The AIA 2030 Commitment: 2030 FeverPosted: February 7, 2012
I was in my office the other day fuming about Canadian tar sands or something when Bill came busting in with both hands full of paper. He was livid. Since 7 AM that morning, he had been watching unclaimed 8-1/2 x 11 prints pile up in our office printer. The pile in his left hand said “1 PM yesterday” right hand said “7 AM today”. Clearly, some people at Bergmeyer were not taking our AIA 3020 Commitment waste reduction goals seriously.
Without letting me ask why he was at work at 7 AM, he exploded: “We oughta do something about this, Mike! We need a serious all-office e-mail. Or a meeting. Or maybe we can just pin all this wasted paper up somewhere so people will realize what they’re doing?”
In a flash, I saw the genius of Bill’s suggestion. A presentation would be much more effective than another reproachful e-mail. But not a pinup, we needed a bit of performance art. We needed an installation. This called for something . . . spontaneous.
We discussed an idea. Spontaneous behavior authorized, Bill flew into action. Starting at the printer in question, he began to lay sheets of paper on the office floor one at a time like little white carpet tiles. The trail of paper three sheets wide stretched down our main corridor, past the reception desk around the corner to the kitchen, by the bathrooms and into the main conference room.
We all got the point. The offending parties were served. Printer waste dropped dramatically.
But that’s just one of the many strange goings-on at Bergmeyer since we signed the AIA 2030 Commitment. It’s as if the whole firm has gotten itself behind the idea of reducing our environmental impacts. It’s almost like . . . we have seen the light!
Since that blog post about dumpster-diving, our Twitter feed has been off the hook about how to recycle almost anything. The road warriors are now into it as well. A recent intranet message made this astonishing claim: “more than two million partially used bars of soap are discarded at hotels every day!” The post linked to the Global Soap Project. Another post began “whenever I stay in a hotel, I always think about all those half-used bottles of shampoo and conditioner that end up in landfills . . . “ and – boom – the warriors have rallied to save soap and shampoo containers from the housekeeping trash by salvaging the stuff.
And this breaking news from our Information Technology department: Bergmeyer’s new external website will be hosted by a company that’s entirely powered by wind energy.

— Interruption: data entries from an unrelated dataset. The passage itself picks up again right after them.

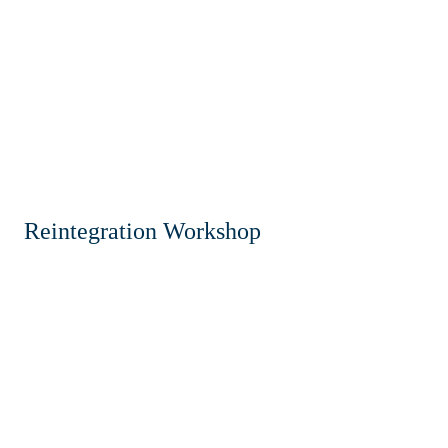
Reintegration Workshop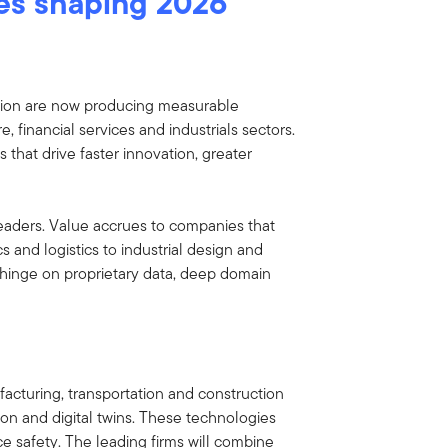
es shaping 2026
ation are now producing measurable
e, financial services and industrials sectors.
that drive faster innovation, greater
eaders. Value accrues to companies that
 and logistics to industrial design and
l hinge on proprietary data, deep domain
acturing, transportation and construction
on and digital twins. These technologies
 safety. The leading firms will combine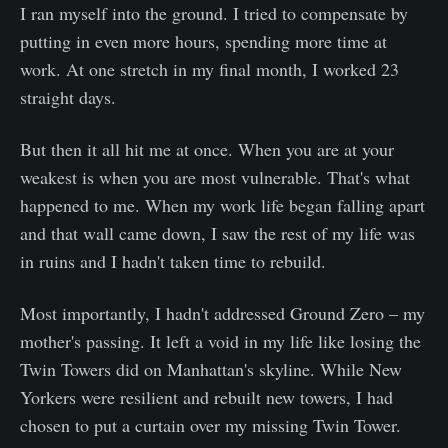
I ran myself into the ground. I tried to compensate by
putting in even more hours, spending more time at
work. At one stretch in my final month, I worked 23
straight days.
But then it all hit me at once. When you are at your
weakest is when you are most vulnerable. That's what
happened to me. When my work life began falling apart
and that wall came down, I saw the rest of my life was
in ruins and I hadn't taken time to rebuild.
Most importantly, I hadn't addressed Ground Zero – my
mother's passing. It left a void in my life like losing the
Twin Towers did on Manhattan's skyline. While New
Yorkers were resilient and rebuilt new towers, I had
chosen to put a curtain over my missing Twin Tower.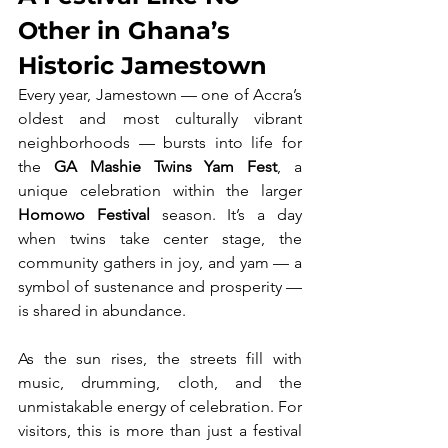
Other in Ghana’s 
Historic Jamestown
Every year, Jamestown — one of Accra’s 
oldest and most culturally vibrant 
neighborhoods — bursts into life for 
the 
GA Mashie Twins Yam Fest
, a 
unique celebration within the larger 
Homowo Festival
 season. It’s a day 
when twins take center stage, the 
community gathers in joy, and yam — a 
symbol of sustenance and prosperity — 
is shared in abundance.
As the sun rises, the streets fill with 
music, drumming, cloth, and the 
unmistakable energy of celebration. For 
visitors, this is more than just a festival 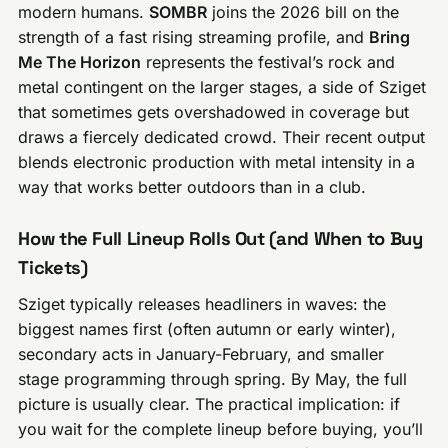
modern humans.
SOMBR
joins the 2026 bill on the
strength of a fast rising streaming profile, and
Bring
Me The Horizon
represents the festival’s rock and
metal contingent on the larger stages, a side of Sziget
that sometimes gets overshadowed in coverage but
draws a fiercely dedicated crowd. Their recent output
blends electronic production with metal intensity in a
way that works better outdoors than in a club.
How the Full Lineup Rolls Out (and When to Buy
Tickets)
Sziget typically releases headliners in waves: the
biggest names first (often autumn or early winter),
secondary acts in January-February, and smaller
stage programming through spring. By May, the full
picture is usually clear. The practical implication: if
you wait for the complete lineup before buying, you’ll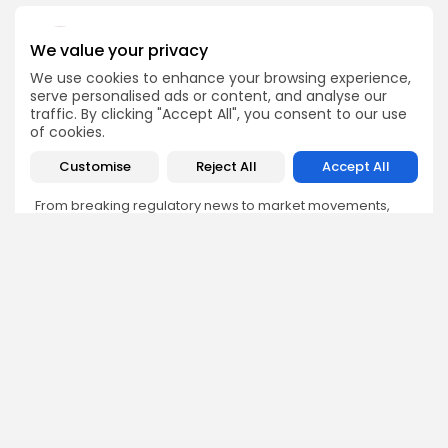
We value your privacy
We use cookies to enhance your browsing experience,
Emily Walker
serve personalised ads or content, and analyse our
traffic. By clicking "Accept All", you consent to our use
Crypto News Editor
of cookies.
Emily brings structure, clarity, and journalistic integrity to
Bitrabo’s daily news coverage. With years of experience
Customise
Reject All
Accept All
in tech journalism, she ensures that every headline,
update, and developing story is accurate and impactful.
From breaking regulatory news to market movements,
Emily’s editorial oversight keeps Bitrabo’s news content
timely, trusted, and engaging.
DISCOVER
ANALYSIS
Community
How Crypto Whales Influence
Market
Crypto Wallet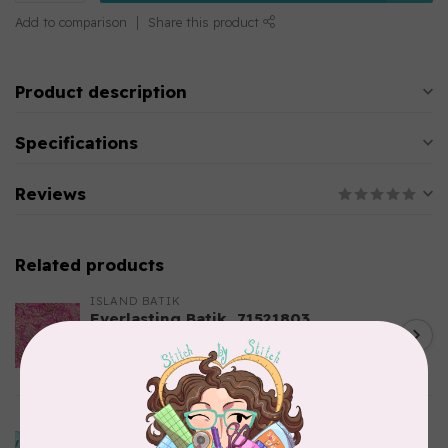
Add to comparison
Share this product
Product description
Specifications
Reviews
Related products
ISLAND BATIK
Everlasting Batik, 71521803
Pink and Fuschia 0.22/cm or
C$0.22
$22/m
In stock
ISLAND BATIK
Bubbles, Curves, and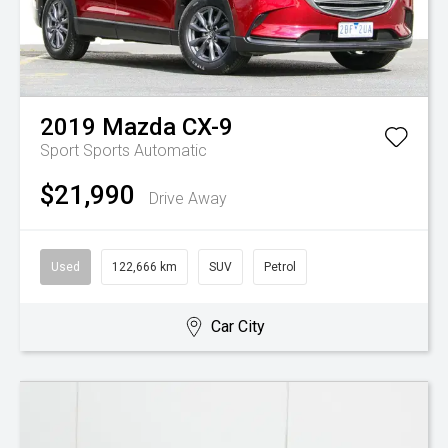
2019
Mazda
CX-9
Sport
Sports Automatic
$21,990
Drive Away
Used
122,666 km
SUV
Petrol
Car City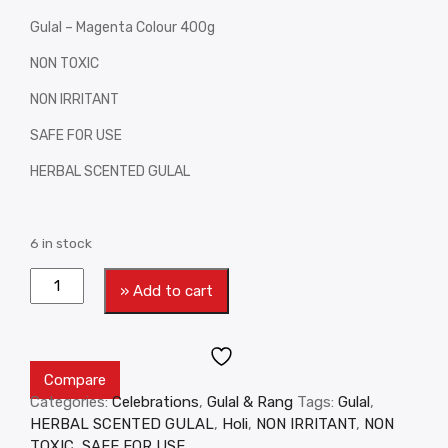
Gulal – Magenta Colour 400g
NON TOXIC
NON IRRITANT
SAFE FOR USE
HERBAL SCENTED GULAL
6 in stock
» Add to cart
Compare
Categories:
Celebrations
,
Gulal & Rang
Tags:
Gulal
,
HERBAL SCENTED GULAL
,
Holi
,
NON IRRITANT
,
NON
TOXIC
,
SAFE FOR USE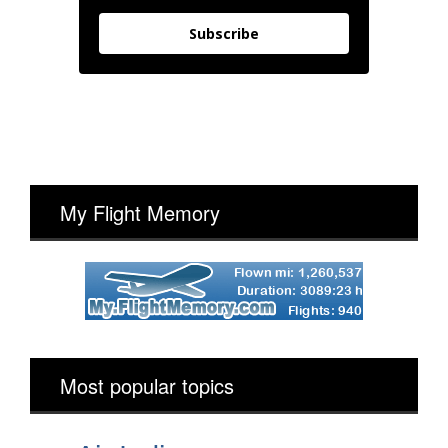
Subscribe
My Flight Memory
Most popular topics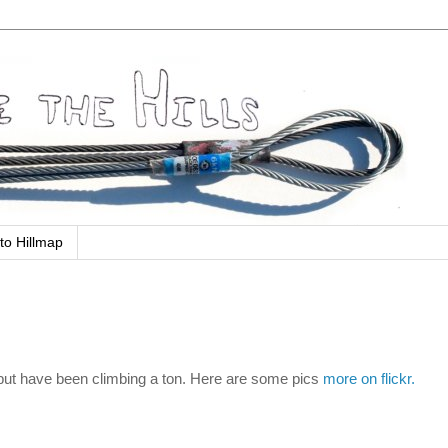
to Hillmap
 but have been climbing a ton. Here are some pics
more on flickr.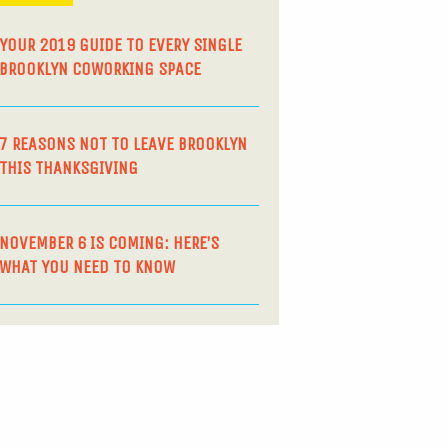
YOUR 2019 GUIDE TO EVERY SINGLE
BROOKLYN COWORKING SPACE
7 REASONS NOT TO LEAVE BROOKLYN
THIS THANKSGIVING
NOVEMBER 6 IS COMING: HERE’S
WHAT YOU NEED TO KNOW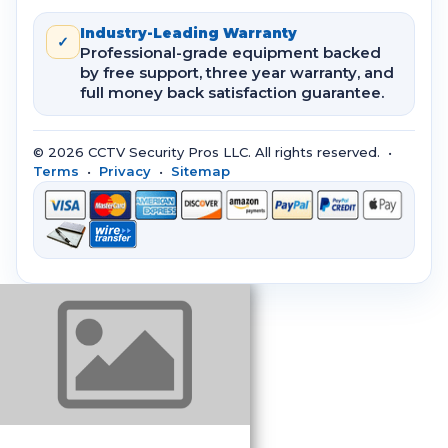
Industry-Leading Warranty
✓
Professional-grade equipment backed
by free support, three year warranty, and
full money back satisfaction guarantee.
© 2026 CCTV Security Pros LLC. All rights reserved. •
Terms
•
Privacy
•
Sitemap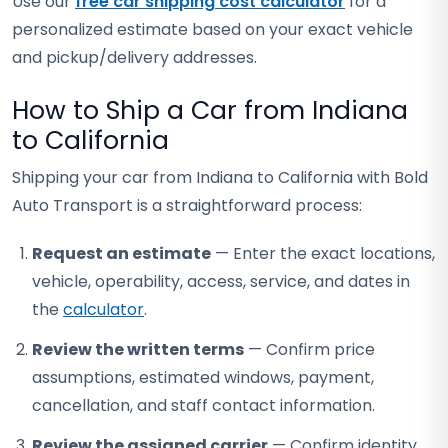
Use our
free car shipping cost calculator
for a
personalized estimate based on your exact vehicle
and pickup/delivery addresses.
How to Ship a Car from Indiana
to California
Shipping your car from Indiana to California with Bold
Auto Transport is a straightforward process:
Request an estimate
— Enter the exact locations,
vehicle, operability, access, service, and dates in
the
calculator
.
Review the written terms
— Confirm price
assumptions, estimated windows, payment,
cancellation, and staff contact information.
Review the assigned carrier
— Confirm identity,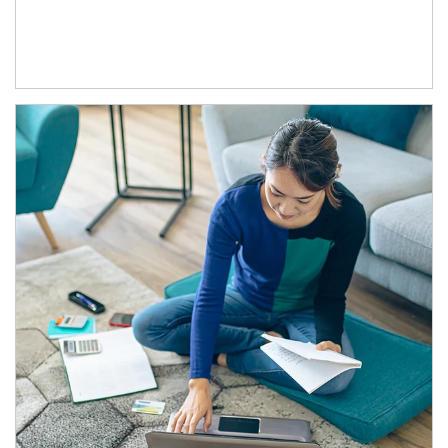
Article Image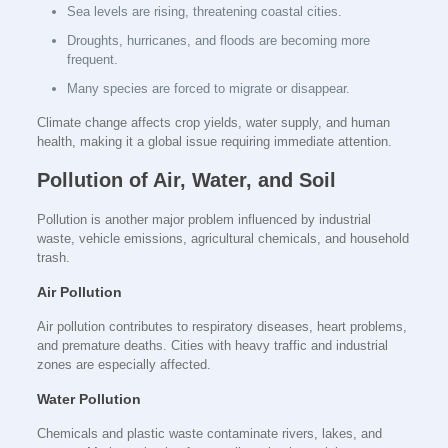
Sea levels are rising, threatening coastal cities.
Droughts, hurricanes, and floods are becoming more
frequent.
Many species are forced to migrate or disappear.
Climate change affects crop yields, water supply, and human
health, making it a global issue requiring immediate attention.
Pollution of Air, Water, and Soil
Pollution is another major problem influenced by industrial
waste, vehicle emissions, agricultural chemicals, and household
trash.
Air Pollution
Air pollution contributes to respiratory diseases, heart problems,
and premature deaths. Cities with heavy traffic and industrial
zones are especially affected.
Water Pollution
Chemicals and plastic waste contaminate rivers, lakes, and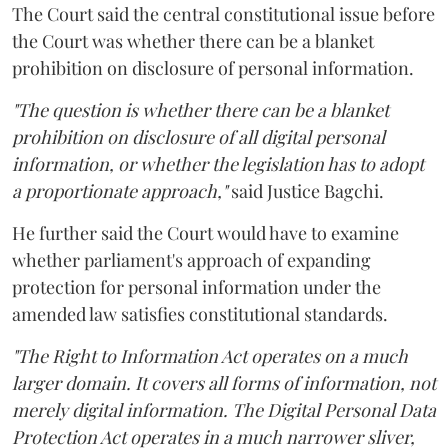
The Court said the central constitutional issue before
the Court was whether there can be a blanket
prohibition on disclosure of personal information.
"The question is whether there can be a blanket
prohibition on disclosure of all digital personal
information, or whether the legislation has to adopt
a proportionate approach,"
said Justice Bagchi.
He further said the Court would have to examine
whether parliament's approach of expanding
protection for personal information under the
amended law satisfies constitutional standards.
"The Right to Information Act operates on a much
larger domain. It covers all forms of information, not
merely digital information. The Digital Personal Data
Protection Act operates in a much narrower sliver,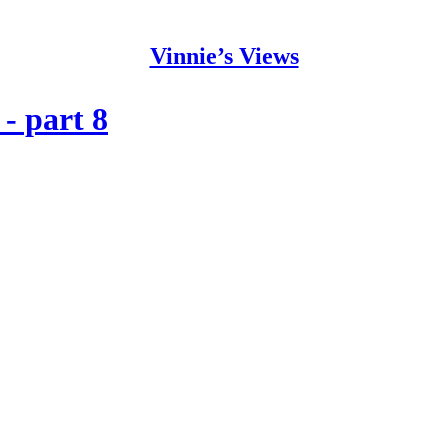
Vinnie’s Views
- part 8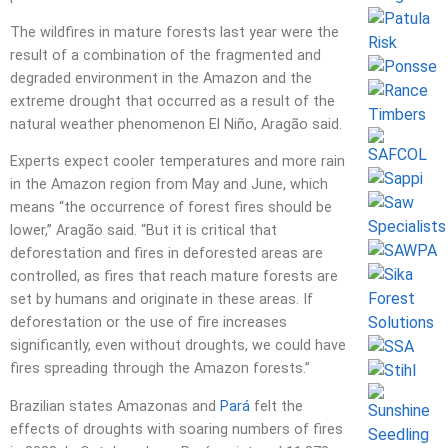
The wildfires in mature forests last year were the
result of a combination of the fragmented and
degraded environment in the Amazon and the
extreme drought that occurred as a result of the
natural weather phenomenon El Niño, Aragão said.
Experts expect cooler temperatures and more rain
in the Amazon region from May and June, which
means “the occurrence of forest fires should be
lower,” Aragão said. “But it is critical that
deforestation and fires in deforested areas are
controlled, as fires that reach mature forests are
set by humans and originate in these areas. If
deforestation or the use of fire increases
significantly, even without droughts, we could have
fires spreading through the Amazon forests.”
Brazilian states Amazonas and
Pará
felt the
effects of droughts with soaring numbers of fires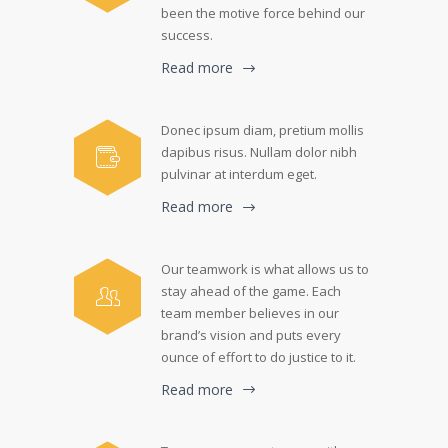
been the motive force behind our
success.
Read more
Donec ipsum diam, pretium mollis
dapibus risus. Nullam dolor nibh
pulvinar at interdum eget.
Read more
Our teamwork is what allows us to
stay ahead of the game. Each
team member believes in our
brand’s vision and puts every
ounce of effort to do justice to it.
Read more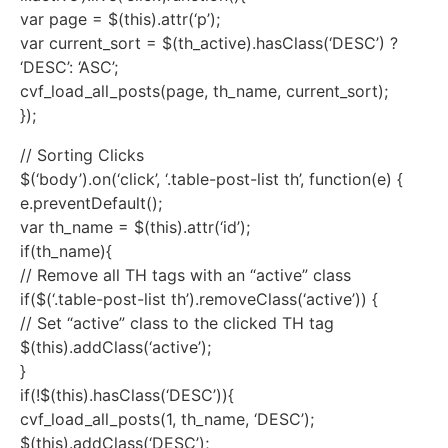
var page = $(this).attr(‘p’);
var current_sort = $(th_active).hasClass(‘DESC’) ?
‘DESC’: ‘ASC’;
cvf_load_all_posts(page, th_name, current_sort);
});
// Sorting Clicks
$(‘body’).on(‘click’, ‘.table-post-list th’, function(e) {
e.preventDefault();
var th_name = $(this).attr(‘id’);
if(th_name){
// Remove all TH tags with an “active” class
if($(‘.table-post-list th’).removeClass(‘active’)) {
// Set “active” class to the clicked TH tag
$(this).addClass(‘active’);
}
if(!$(this).hasClass(‘DESC’)){
cvf_load_all_posts(1, th_name, ‘DESC’);
$(this).addClass(‘DESC’);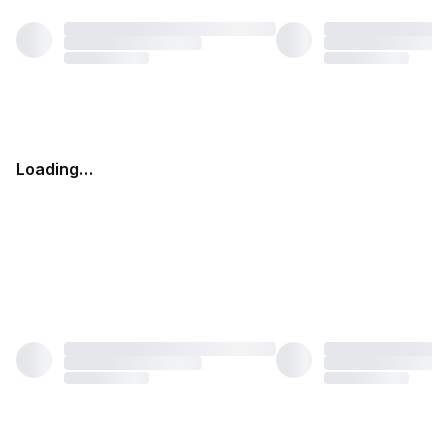
Loading…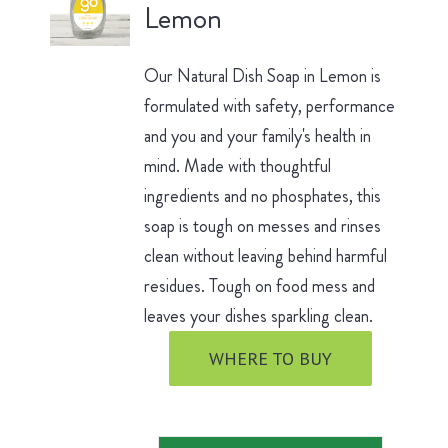
Lemon
Our Natural Dish Soap in Lemon is
formulated with safety, performance
and you and your family's health in
mind. Made with thoughtful
ingredients and no phosphates, this
soap is tough on messes and rinses
clean without leaving behind harmful
residues. Tough on food mess and
leaves your dishes sparkling clean.
WHERE TO BUY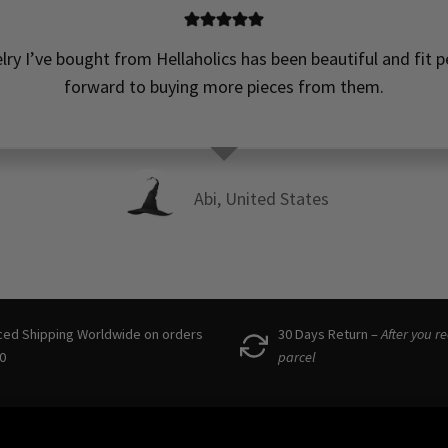
elry I’ve bought from Hellaholics has been beautiful and fit pe
forward to buying more pieces from them.
Abi, United States
ced Shipping Worldwide on orders
30 Days Return –
After you r
0
parcel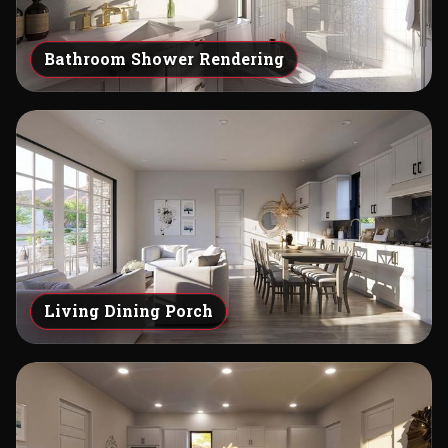
Bathroom Shower Rendering
Living Dining Porch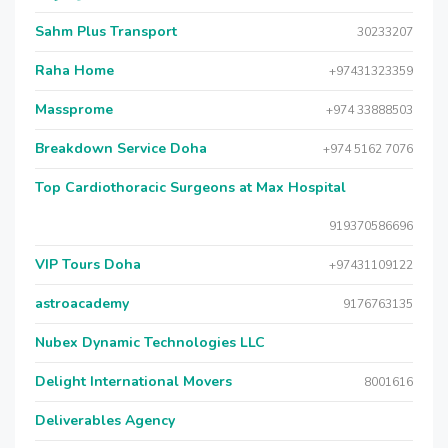
Sahm Plus Transport
30233207
Raha Home
+97431323359
Massprome
+974 33888503
Breakdown Service Doha
+974 5162 7076
Top Cardiothoracic Surgeons at Max Hospital
919370586696
VIP Tours Doha
+97431109122
astroacademy
9176763135
Nubex Dynamic Technologies LLC
Delight International Movers
8001616
Deliverables Agency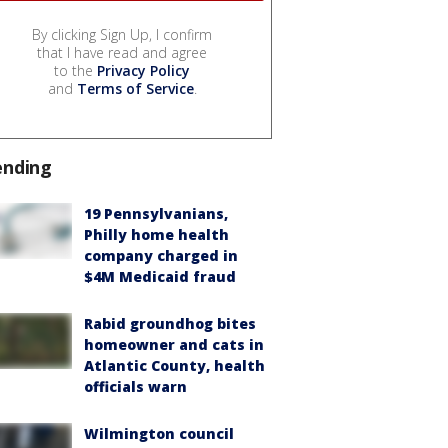
By clicking Sign Up, I confirm
that I have read and agree
to the
Privacy Policy
and
Terms of Service
.
ending
19 Pennsylvanians,
Philly home health
company charged in
$4M Medicaid fraud
Rabid groundhog bites
homeowner and cats in
Atlantic County, health
officials warn
Wilmington council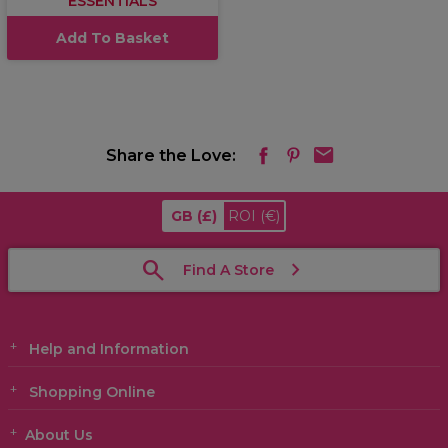
ESSENTIALS
Add To Basket
Share the Love:
GB
(£)
ROI
(€)
Find A Store
Help and Information
Shopping Online
About Us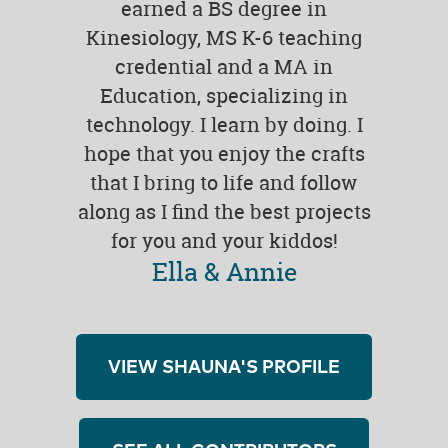
earned a BS degree in
Kinesiology, MS K-6 teaching
credential and a MA in
Education, specializing in
technology. I learn by doing. I
hope that you enjoy the crafts
that I bring to life and follow
along as I find the best projects
for you and your kiddos!
Ella & Annie
VIEW SHAUNA'S PROFILE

Food for a lunch and learn was brought in the other day by an eco-friendly caterer. I complemented the sales guy doing the presentation, but he confessed. He was required by us to show up with recycled-content paper products. Our Human Resources department now promotes paperless forms. Our accounting department has stopped giving us paper pay statements. We even have yoga lessons twice a month. OK, maybe the AIA 2030 team can’t take credit for the yoga. But still.
So what does all this craziness have to do with architecture and climate change, you may ask? Does salvaging hotel soap reduce greenhouse gas emissions?
Wrong question. Think of it this way: It’s about change management. It’s about organizational transformation. One of my sustainability gurus, Barbra Batshalom, wrote recently in her blog about Dr. John Kotter’s “8-Step Process for Leading Change”. This theory describes a holistic, systems-thinking approach to making good stuff happen in a corporate setting. Dr. Kotter’s step number five is “Empowering People and Removing Barriers”. All the funny stories in this post are evidence that this kind of change has started to take hold at Bergmeyer. It can happen in your firm, too.
We architects know that none of us can make our profession carbon-neutral by ourselves. We need empowered, enlightened teams of people with crazy, contagious energy to make it happen. That’s what AIA 2030 fever does for you. When your whole firm gets it, the power – and the ideas – just flows.